A Blog by International Students at Leiden University
Many of my friends and I are currently in the midst of our masters theses. As a result, I thought I’d outline some of the typical thoughts that seem to go through every students head as they go through this process.
There are definitely many moments of excitement and passion for what you’re researching, telling everyone who is prepared to listen for more than a few minutes some of the ‘exciting’ stories you’ve collected.
But, of course there are also those moments when you cannot bear to read another word that even relates to your research. Suddenly everyone else’s thesis topics sound so much more interesting than yours.
When you initially realise what the required word count is for your thesis it can seem quite intimidating.
Of course when you’re actually planning and writing your thesis, you realise how much work you’ve already done and how much you want to say. Now it’s more of an issue of trying to limit yourself to the word limit rather than worrying about not having enough to say
Something that can definitely be quite frustrating is when you realise that your friends who opted not to do a thesis, are working at ‘real’ jobs, earning money. But hey, at least you’re researching something you love (most of the time) and not stuck in a 9 – 5 job getting coffee for everyone else.
On those hideous, winter days when you aren’t doing fieldwork it is very easy to decide to just stay at home. While this is always a very attractive thought, I promise you’ll never be as productive as when you go to the library – Netflix and YouTube are just too tempting!
Everyone seems to have a day when they look at their calendar and actually realise how long they have until they need to hand in their thesis. Cue minor panic attack.
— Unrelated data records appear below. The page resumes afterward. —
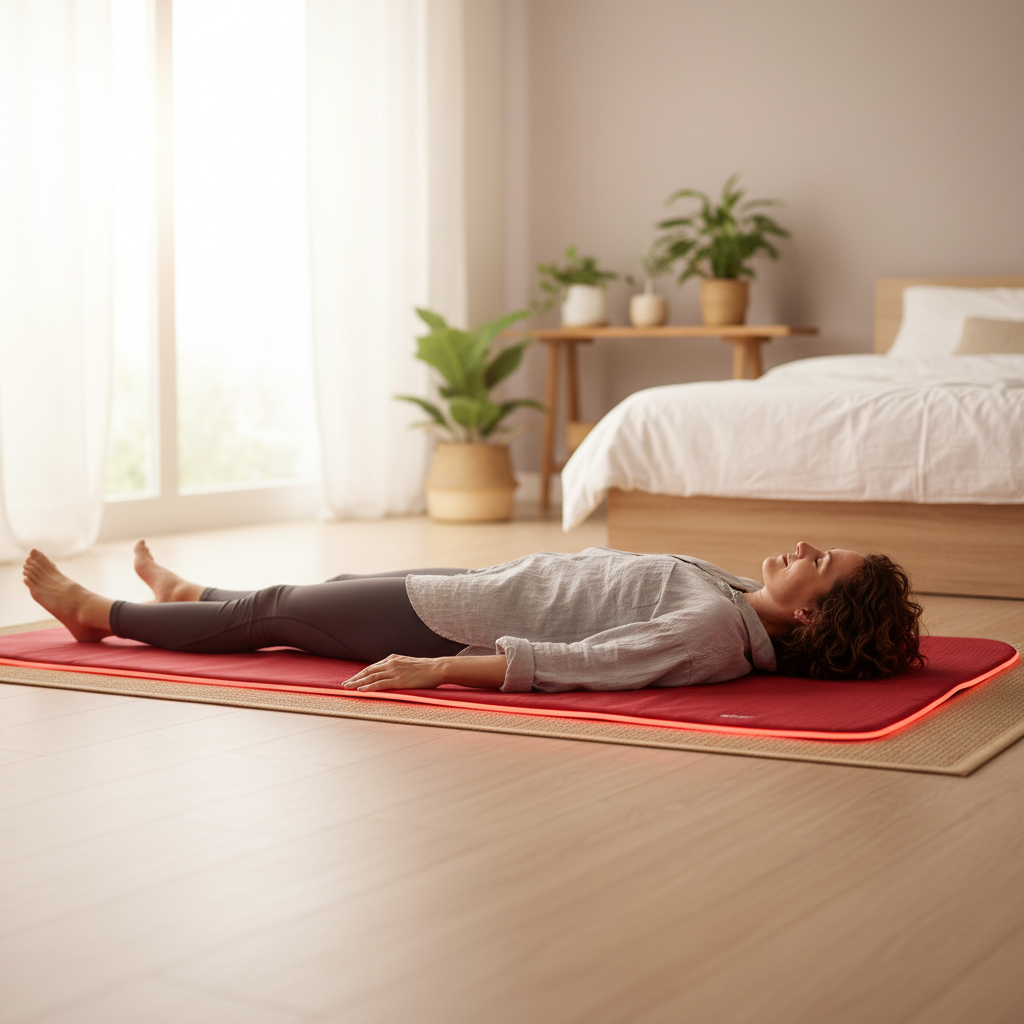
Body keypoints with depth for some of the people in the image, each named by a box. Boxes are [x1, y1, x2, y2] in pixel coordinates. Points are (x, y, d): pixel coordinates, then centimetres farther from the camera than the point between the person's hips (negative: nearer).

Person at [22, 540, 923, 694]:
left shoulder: (713, 632, -34)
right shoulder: (746, 608, -9)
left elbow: (577, 664, -37)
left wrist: (439, 669, -37)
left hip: (450, 621, -8)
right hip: (492, 586, 8)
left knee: (274, 611, 12)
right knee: (330, 587, 29)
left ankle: (105, 615, 37)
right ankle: (187, 597, 58)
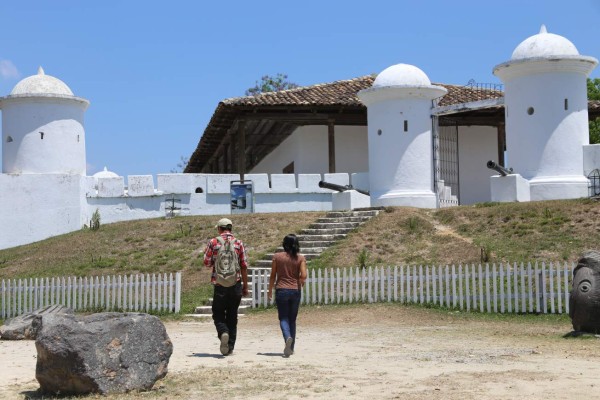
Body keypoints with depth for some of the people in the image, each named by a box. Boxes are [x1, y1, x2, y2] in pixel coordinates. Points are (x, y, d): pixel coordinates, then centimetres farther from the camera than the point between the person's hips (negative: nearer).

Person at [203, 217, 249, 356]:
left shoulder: (213, 242, -2)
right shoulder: (239, 243, 3)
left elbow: (207, 263, 0)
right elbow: (244, 266, 3)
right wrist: (245, 286, 10)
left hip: (220, 284, -2)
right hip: (236, 285, 2)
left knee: (218, 314, 10)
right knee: (232, 316, 11)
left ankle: (223, 333, -19)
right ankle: (230, 347, 11)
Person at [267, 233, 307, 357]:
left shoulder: (277, 257, -2)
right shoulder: (300, 258, -1)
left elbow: (273, 276, 2)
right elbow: (303, 276, -10)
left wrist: (270, 290, 12)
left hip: (281, 290, -2)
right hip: (295, 290, 2)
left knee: (283, 318, 2)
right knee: (292, 319, 13)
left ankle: (288, 337, -28)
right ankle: (290, 348, 16)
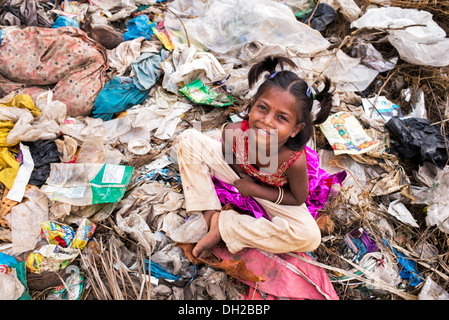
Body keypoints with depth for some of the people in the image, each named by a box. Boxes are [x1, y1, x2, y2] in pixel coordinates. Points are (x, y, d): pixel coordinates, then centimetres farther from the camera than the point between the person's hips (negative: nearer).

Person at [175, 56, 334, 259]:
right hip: (239, 175, 2)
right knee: (189, 139, -15)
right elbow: (228, 156, -6)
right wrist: (241, 173, -21)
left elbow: (298, 199, -20)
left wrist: (254, 189, -22)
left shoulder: (295, 161, -40)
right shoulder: (233, 131, -33)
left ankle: (223, 226, -17)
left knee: (310, 237, -28)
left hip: (271, 196, -1)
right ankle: (208, 213, -12)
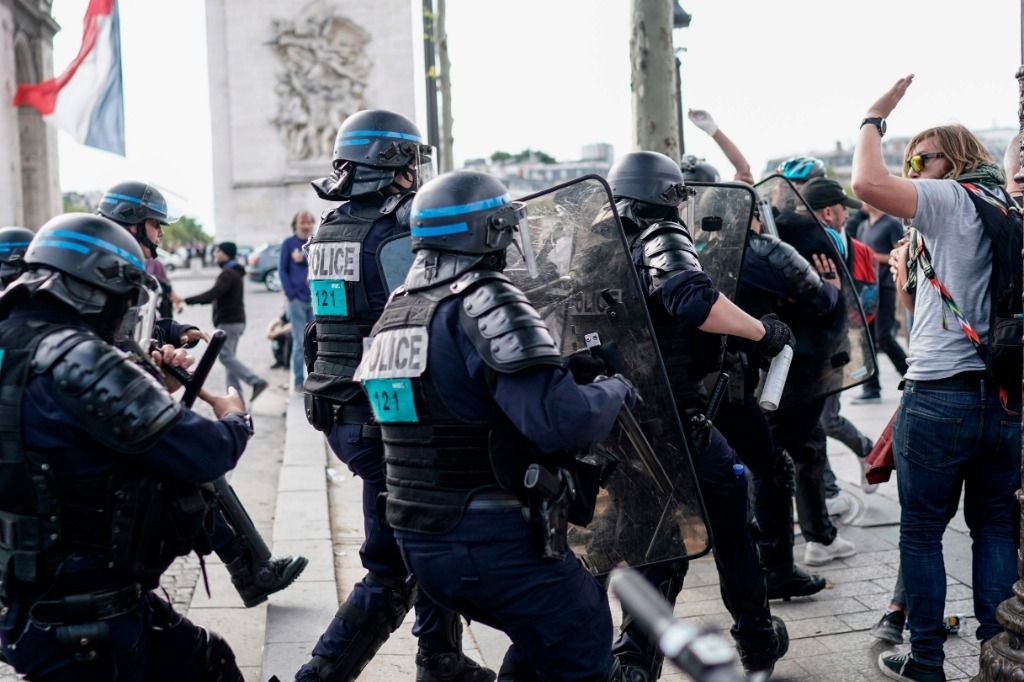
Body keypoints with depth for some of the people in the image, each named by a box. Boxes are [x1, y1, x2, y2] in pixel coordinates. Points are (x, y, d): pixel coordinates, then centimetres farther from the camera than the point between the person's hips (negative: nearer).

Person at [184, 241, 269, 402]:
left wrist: (187, 301, -26)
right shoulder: (235, 273, 19)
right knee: (229, 356, 10)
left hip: (229, 322, -10)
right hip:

However, there are moments (usually aligned with a love for your topic) where you feel empowered, and decide that not only can you write this thesis, but somehow it’s going to change the world.
There are definitely some tough parts of the Masters thesis process, but there are also many times when you’re extremely glad that you chose spend this time reading, thinking and writing – especially as an international student. You’re living in an exciting new place, researching something you’re passionate about and who knows, maybe it will change the world, or at least the field you’re working in.